Осенью впервые сыграл в сборном спектакле. Меня пригласили в Коломну на роль трактирного слуги Мишки в "Ревизоре". За это, по договору, "получил удовольствие" - бесплатный проезд до Коломны и обратно и обед с красным вином. Была всего одна репетиция. Большинство исполнителей - артисты Малого театра. Хлестаков - Николай Осипович Васильев, Пошлепкина - Рыкалова, Марья Антоновна - Борская. Изредка Рыкалова помогала коллективной режиссуре, каждый раз подмечая: "Нет, ОН именно так указывал!" Он - это автор "Ревизора". Она помнила репетиции с Николаем Васильевичем Гоголем.
Наконец в школе объявили начало занятий. Первое распределение ролей в "Царе Федоре Иоанновиче": бояре, выборные из народа, нищие, сенные девушки, бабы разных сортов. Затем каждая группа делилась по характерам. Какой ты выборный? Молодой, старый, богатый, бедный, умный, глупый, какие повадки или изъяны - кривой, хромой и т.д. Кроме того, требовалось сыграть впечатление от царских палат и страх от царской близости. Получается настоящая творческая работа, всех захватывает. Со временем на наши репетиции стали приходить исполнители главных ролей, которые еще детальнее помогали расцветить наши роли.
Конечно, массовые сцены играть менее ответственно, чем немассовые. А вот, например, в "Грозном" я играл рынду, а их всего четверо. Это дети высоких родов, один в один рослые, красивые, статные. Они охраняют царя.

## [ИСХОДНЫЕ ДАННЫЕ]
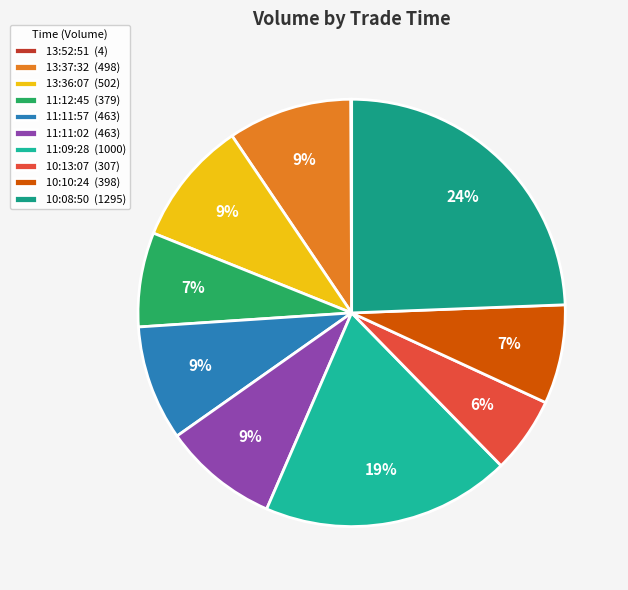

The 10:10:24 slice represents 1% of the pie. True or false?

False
...
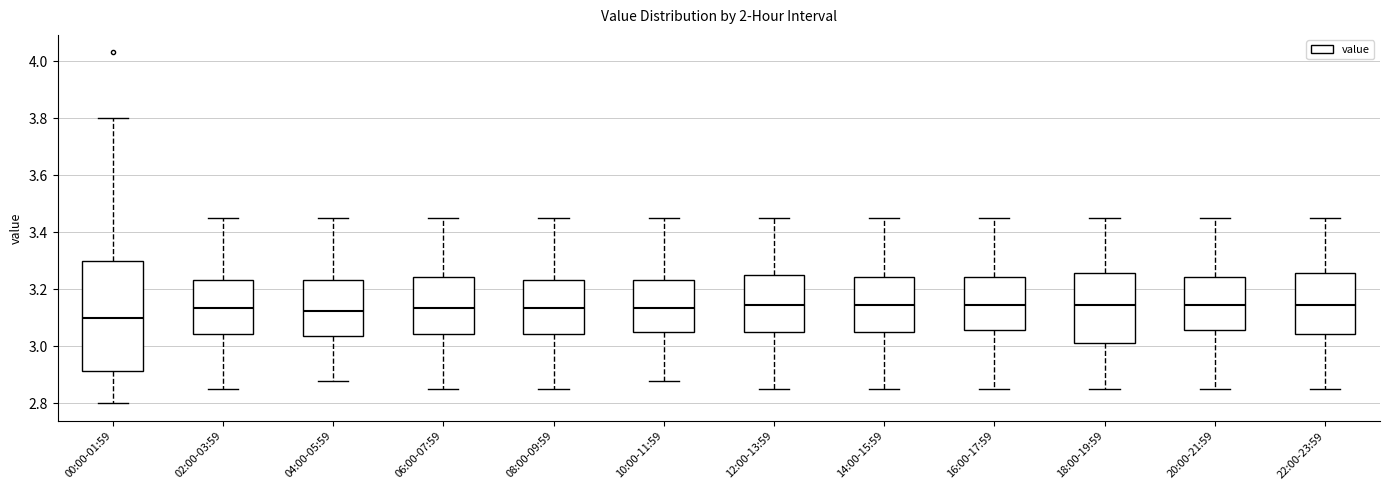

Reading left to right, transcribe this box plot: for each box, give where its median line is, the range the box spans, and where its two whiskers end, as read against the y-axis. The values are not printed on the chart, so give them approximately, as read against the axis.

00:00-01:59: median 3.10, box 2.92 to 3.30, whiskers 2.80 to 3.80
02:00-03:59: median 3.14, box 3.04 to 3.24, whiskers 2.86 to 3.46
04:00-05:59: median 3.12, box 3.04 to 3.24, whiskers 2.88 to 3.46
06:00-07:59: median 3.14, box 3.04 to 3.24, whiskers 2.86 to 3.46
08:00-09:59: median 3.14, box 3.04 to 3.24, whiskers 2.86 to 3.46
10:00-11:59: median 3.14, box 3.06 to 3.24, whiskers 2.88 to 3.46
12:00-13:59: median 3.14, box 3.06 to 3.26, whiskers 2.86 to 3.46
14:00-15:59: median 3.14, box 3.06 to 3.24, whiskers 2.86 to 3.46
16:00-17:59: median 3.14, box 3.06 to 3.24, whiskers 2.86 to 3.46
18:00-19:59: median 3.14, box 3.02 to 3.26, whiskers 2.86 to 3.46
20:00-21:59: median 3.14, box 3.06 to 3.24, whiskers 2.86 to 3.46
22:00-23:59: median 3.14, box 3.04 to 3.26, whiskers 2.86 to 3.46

## [УСЛОВИЕ ЗАДАНИЯ]
Дословно повторите часть отрывка о первых театральных ролях: всё, начиная со слов "Осенью впервые сыграл" и вниз до слов "Николаем Васильевичем Гоголем.".

## [ОТВЕТ НИЖЕ]
Осенью впервые сыграл в сборном спектакле. Меня пригласили в Коломну на роль трактирного слуги Мишки в "Ревизоре". За это, по договору, "получил удовольствие" - бесплатный проезд до Коломны и обратно и обед с красным вином. Была всего одна репетиция. Большинство исполнителей - артисты Малого театра. Хлестаков - Николай Осипович Васильев, Пошлепкина - Рыкалова, Марья Антоновна - Борская. Изредка Рыкалова помогала коллективной режиссуре, каждый раз подмечая: "Нет, ОН именно так указывал!" Он - это автор "Ревизора". Она помнила репетиции с Николаем Васильевичем Гоголем.